Last month, MediaNomics
reported that during the first five months of this year, the
networks ignored the EPA's radically stringent attempts to impose
new air-pollution standards, even though the policy was
controversial among Democrats. Since then, the networks have begun
reporting on the issue, but only within the parameters of their
stock formula. Reporters are simply assuming that science supports
the Clinton Administration's call for new regulations, despite
strong evidence to the contrary. The result: the public is hearing
about this debate only in terms of health vs. money.
John Roberts' report on the
June 15 CBS Evening News was typical. "On one side, the
Environmental Protection Agency is pushing implementation of tougher
air quality standards," Roberts said. "On the other side, economic
officials argue the new limits would be a burden on business."
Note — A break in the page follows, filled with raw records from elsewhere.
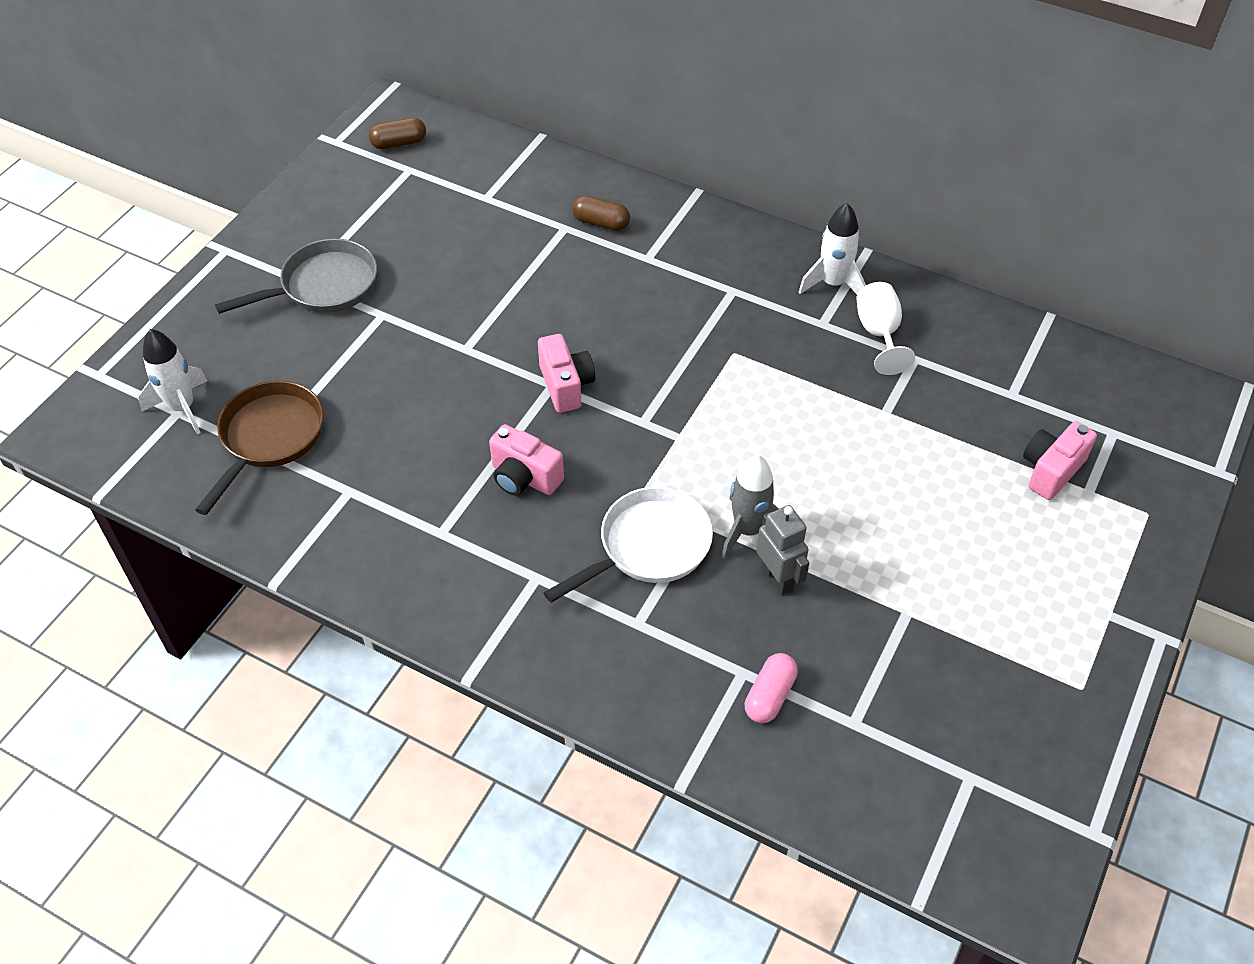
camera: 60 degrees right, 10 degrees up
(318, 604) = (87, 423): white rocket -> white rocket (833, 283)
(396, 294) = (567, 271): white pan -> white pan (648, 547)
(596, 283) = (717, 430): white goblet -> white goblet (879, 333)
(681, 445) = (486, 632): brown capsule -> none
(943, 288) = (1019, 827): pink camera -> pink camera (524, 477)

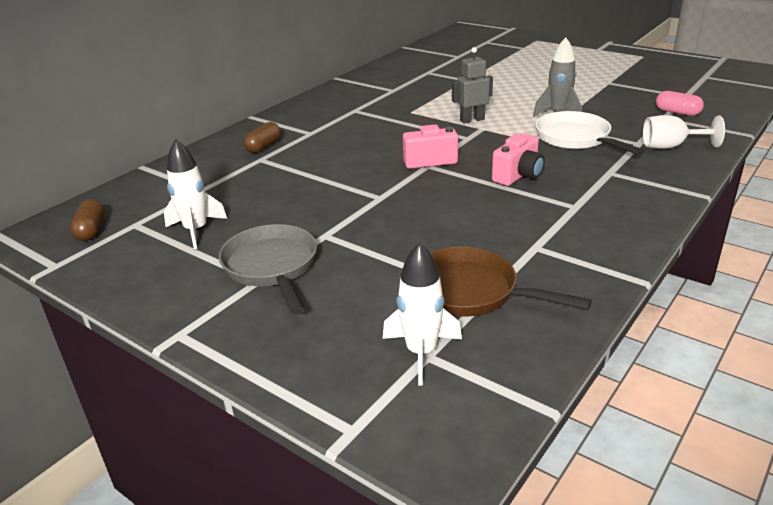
camera: 80 degrees left, 20 degrees down
(777, 578) = (593, 107): grey robot -> grey robot (472, 120)
(833, 283) = (360, 86): white rocket -> white rocket (196, 231)
(879, 333) = (406, 78): white goblet -> white goblet (670, 146)
(1050, 470) = (510, 53): pink camera -> none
According to ABC's Bob Zelnick, on the June 16 Good Morning America,
the new standards are part of EPA's "battle against asthma and other
sometimes fatal respiratory diseases," but at the same time big city
officials "fear tough new standards will drive existing businesses
away."
On the June 25 CBS Evening
News, correspondent Rita Braver followed the same pattern,
contending that "the president acted despite a multi-million dollar
campaign against the new regulations by utilities, the oil industry,
auto manufacturers and other businesses" and reporting uncritically
the highly debatable Administration claims that the new rules would
save 15,000 lives every year and improve the health of 125 million
Americans.
ABC's Anderson Cooper, in a
fawning June 22 World News Tonightinterview with Adam Werbach of the
Sierra Club, failed to once challenge Werbach on the questionable
science behind the standards, and didn't even flinch when Werbach
made the preposterous statement that the new rules would increase
worker productivity.
And over at NBC, on the
June 25 Nightly News, Brian Williams announced that "President
Clinton today took on the atmosphere and picked a fight with some
American industries in the process." Then correspondent David Bloom
reported that the new rules would be aimed "at tiny soot particles
which scientists blame for a rise in childhood asthma and for
respiratory infections among the elderly."
So what's wrong with all
this? The working assumption is that scientific evidence points to
the necessity of the new air standards when nothing of the sort is
true. Michael Fumento, writing in the Weekly Standard, reports that
the Environmental Protection Agency's own Clean Air Scientific
Advisory Committee "said there was no scientific basis for choosing
a new [ozone] standard" and that, regarding particulates, only six
of the 21 committee members agreed with EPA's proposal.
Fumento quotes Rosina
Bierbaum of the White House Office of Science and Technology:
"Current data do not support clear associations of [premature
mortality] effects with either fine particles (PM2.5), inhalable
particles PM10 or PM15."
Fumento also quotes Robert
Phalen, a biomedical scientist who directs the Air Pollution Health
Effects Laboratories at the University of California, Irvine: "It's
a cruel hoax to lead parents to believe their children will be
protected from having asthma if only the EPA clamps down on outdoor
air pollution."
When even the EPA's own
scientists and some White House officials are questioning the
validity of environmental activists' so-called science, is it too
much to ask that network reporters be just a bit skeptical, too?